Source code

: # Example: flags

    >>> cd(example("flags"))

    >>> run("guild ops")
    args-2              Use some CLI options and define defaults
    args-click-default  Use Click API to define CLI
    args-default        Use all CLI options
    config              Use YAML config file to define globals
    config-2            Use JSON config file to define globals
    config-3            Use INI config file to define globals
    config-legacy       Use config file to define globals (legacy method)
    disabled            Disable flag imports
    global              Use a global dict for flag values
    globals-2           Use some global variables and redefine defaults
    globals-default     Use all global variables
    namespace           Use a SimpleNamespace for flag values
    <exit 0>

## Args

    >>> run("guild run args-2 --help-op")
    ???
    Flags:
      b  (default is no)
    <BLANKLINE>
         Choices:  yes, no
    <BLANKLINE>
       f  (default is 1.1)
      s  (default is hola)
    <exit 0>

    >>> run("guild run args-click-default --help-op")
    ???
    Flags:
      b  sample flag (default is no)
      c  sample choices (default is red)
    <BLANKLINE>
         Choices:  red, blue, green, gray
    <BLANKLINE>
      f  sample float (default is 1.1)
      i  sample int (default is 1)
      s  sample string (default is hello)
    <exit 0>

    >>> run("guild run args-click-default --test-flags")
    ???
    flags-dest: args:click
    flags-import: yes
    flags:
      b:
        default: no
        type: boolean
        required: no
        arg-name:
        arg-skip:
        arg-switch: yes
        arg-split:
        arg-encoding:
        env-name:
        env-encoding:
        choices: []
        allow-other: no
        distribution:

▬▬▬

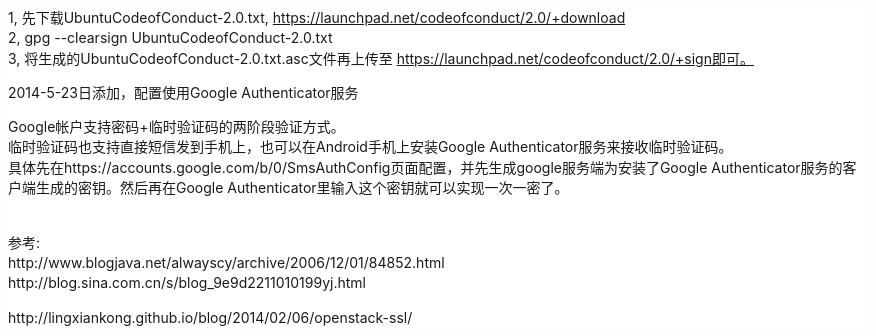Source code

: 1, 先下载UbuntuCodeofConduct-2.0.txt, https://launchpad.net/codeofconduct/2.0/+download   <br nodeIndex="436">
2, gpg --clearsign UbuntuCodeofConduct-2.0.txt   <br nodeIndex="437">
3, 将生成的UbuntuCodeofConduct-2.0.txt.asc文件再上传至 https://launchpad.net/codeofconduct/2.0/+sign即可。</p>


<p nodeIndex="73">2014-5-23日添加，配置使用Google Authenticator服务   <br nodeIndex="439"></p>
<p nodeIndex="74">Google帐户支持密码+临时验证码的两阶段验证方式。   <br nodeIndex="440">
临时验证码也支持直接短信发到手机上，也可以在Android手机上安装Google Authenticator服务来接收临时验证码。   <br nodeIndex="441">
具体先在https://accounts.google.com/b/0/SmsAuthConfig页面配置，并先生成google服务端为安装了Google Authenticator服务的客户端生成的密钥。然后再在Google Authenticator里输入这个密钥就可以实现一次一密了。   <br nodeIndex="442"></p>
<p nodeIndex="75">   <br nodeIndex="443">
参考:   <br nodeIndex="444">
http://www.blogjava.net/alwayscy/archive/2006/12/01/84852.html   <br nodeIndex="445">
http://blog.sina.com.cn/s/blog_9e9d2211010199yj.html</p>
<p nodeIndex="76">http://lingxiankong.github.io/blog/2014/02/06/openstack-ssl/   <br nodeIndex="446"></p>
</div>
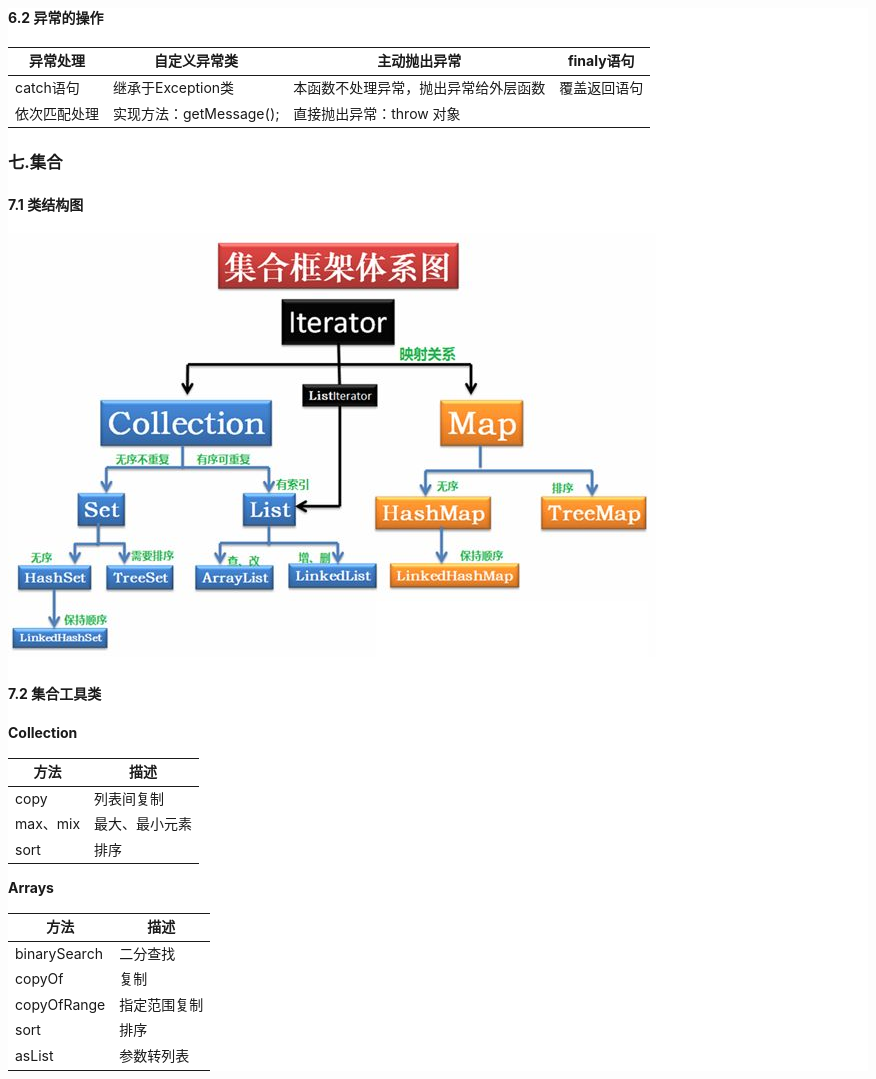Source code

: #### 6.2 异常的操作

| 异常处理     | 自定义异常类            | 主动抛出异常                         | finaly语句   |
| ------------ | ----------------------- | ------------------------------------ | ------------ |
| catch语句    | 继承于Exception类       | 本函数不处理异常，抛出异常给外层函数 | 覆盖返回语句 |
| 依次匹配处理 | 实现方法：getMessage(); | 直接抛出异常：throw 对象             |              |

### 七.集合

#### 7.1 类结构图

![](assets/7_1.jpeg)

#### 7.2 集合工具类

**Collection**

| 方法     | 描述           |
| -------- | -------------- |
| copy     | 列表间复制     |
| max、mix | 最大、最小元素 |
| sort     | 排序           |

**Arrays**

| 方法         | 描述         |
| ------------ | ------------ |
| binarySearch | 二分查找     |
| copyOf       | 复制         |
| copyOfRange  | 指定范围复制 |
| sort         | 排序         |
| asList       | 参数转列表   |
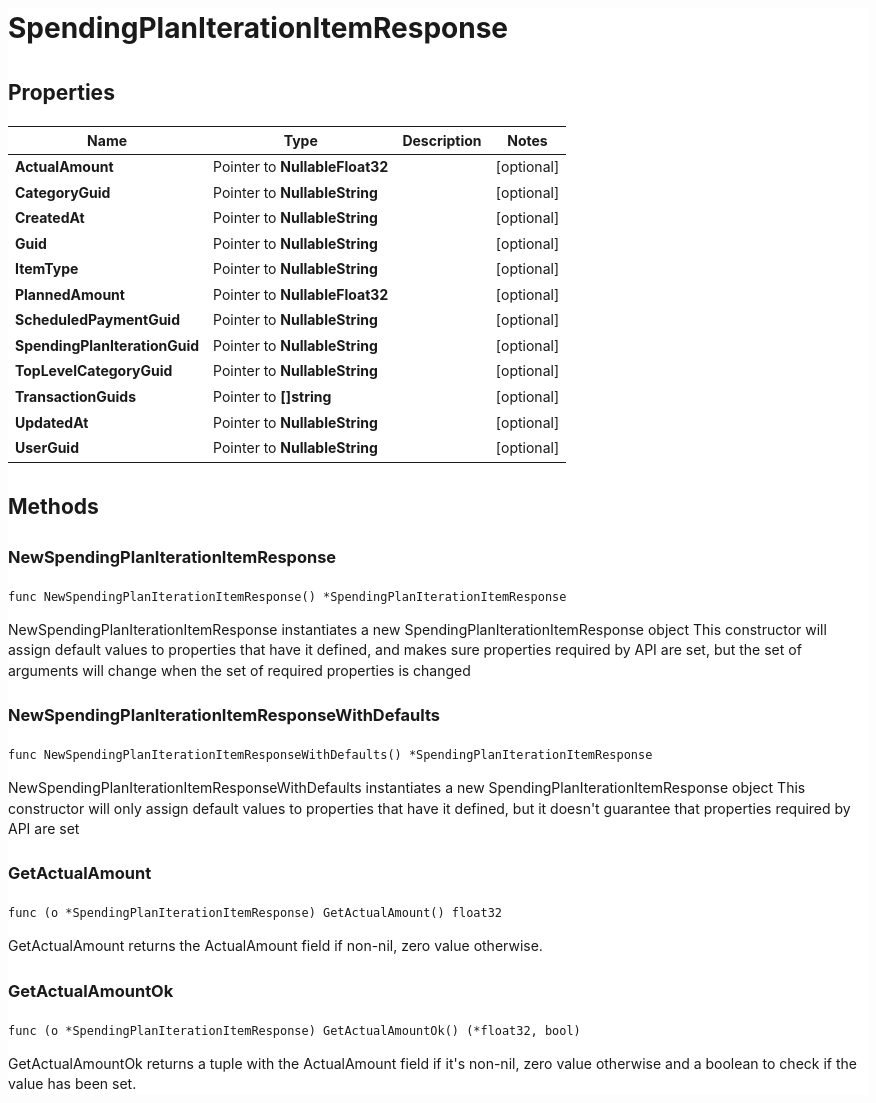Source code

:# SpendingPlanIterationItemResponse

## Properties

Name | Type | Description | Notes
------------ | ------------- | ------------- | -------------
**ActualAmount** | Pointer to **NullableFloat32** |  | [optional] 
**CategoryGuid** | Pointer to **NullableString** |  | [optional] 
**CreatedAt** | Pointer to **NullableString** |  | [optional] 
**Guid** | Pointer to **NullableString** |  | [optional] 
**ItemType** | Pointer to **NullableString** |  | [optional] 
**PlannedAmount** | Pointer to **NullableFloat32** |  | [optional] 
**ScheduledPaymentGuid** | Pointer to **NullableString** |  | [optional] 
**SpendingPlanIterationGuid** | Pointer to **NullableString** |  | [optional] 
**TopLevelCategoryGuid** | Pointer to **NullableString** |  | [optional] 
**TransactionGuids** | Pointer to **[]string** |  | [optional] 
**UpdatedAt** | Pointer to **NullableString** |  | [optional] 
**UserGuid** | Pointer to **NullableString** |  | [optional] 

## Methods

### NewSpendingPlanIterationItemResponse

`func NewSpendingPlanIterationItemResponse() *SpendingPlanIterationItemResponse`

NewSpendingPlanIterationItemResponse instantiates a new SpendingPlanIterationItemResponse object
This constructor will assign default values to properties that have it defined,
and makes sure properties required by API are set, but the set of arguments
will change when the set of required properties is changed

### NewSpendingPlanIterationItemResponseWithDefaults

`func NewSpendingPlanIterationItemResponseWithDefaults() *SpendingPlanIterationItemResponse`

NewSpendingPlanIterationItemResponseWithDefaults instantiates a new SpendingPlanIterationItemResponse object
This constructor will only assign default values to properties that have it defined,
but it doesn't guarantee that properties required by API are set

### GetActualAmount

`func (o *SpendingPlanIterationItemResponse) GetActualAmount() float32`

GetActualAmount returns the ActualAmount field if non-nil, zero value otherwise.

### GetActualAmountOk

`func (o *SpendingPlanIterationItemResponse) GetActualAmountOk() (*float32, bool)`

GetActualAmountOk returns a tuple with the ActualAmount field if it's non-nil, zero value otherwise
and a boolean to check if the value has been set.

▬▬▬

◆ **Exercise requirements**:
Find each line in the items above that contains the string "optional", matching uppercase and lowercase exactly, and copy every one of those lines.

◆ **Solution**:
**ActualAmount** | Pointer to **NullableFloat32** |  | [optional] 
**CategoryGuid** | Pointer to **NullableString** |  | [optional] 
**CreatedAt** | Pointer to **NullableString** |  | [optional] 
**Guid** | Pointer to **NullableString** |  | [optional] 
**ItemType** | Pointer to **NullableString** |  | [optional] 
**PlannedAmount** | Pointer to **NullableFloat32** |  | [optional] 
**ScheduledPaymentGuid** | Pointer to **NullableString** |  | [optional] 
**SpendingPlanIterationGuid** | Pointer to **NullableString** |  | [optional] 
**TopLevelCategoryGuid** | Pointer to **NullableString** |  | [optional] 
**TransactionGuids** | Pointer to **[]string** |  | [optional] 
**UpdatedAt** | Pointer to **NullableString** |  | [optional] 
**UserGuid** | Pointer to **NullableString** |  | [optional] 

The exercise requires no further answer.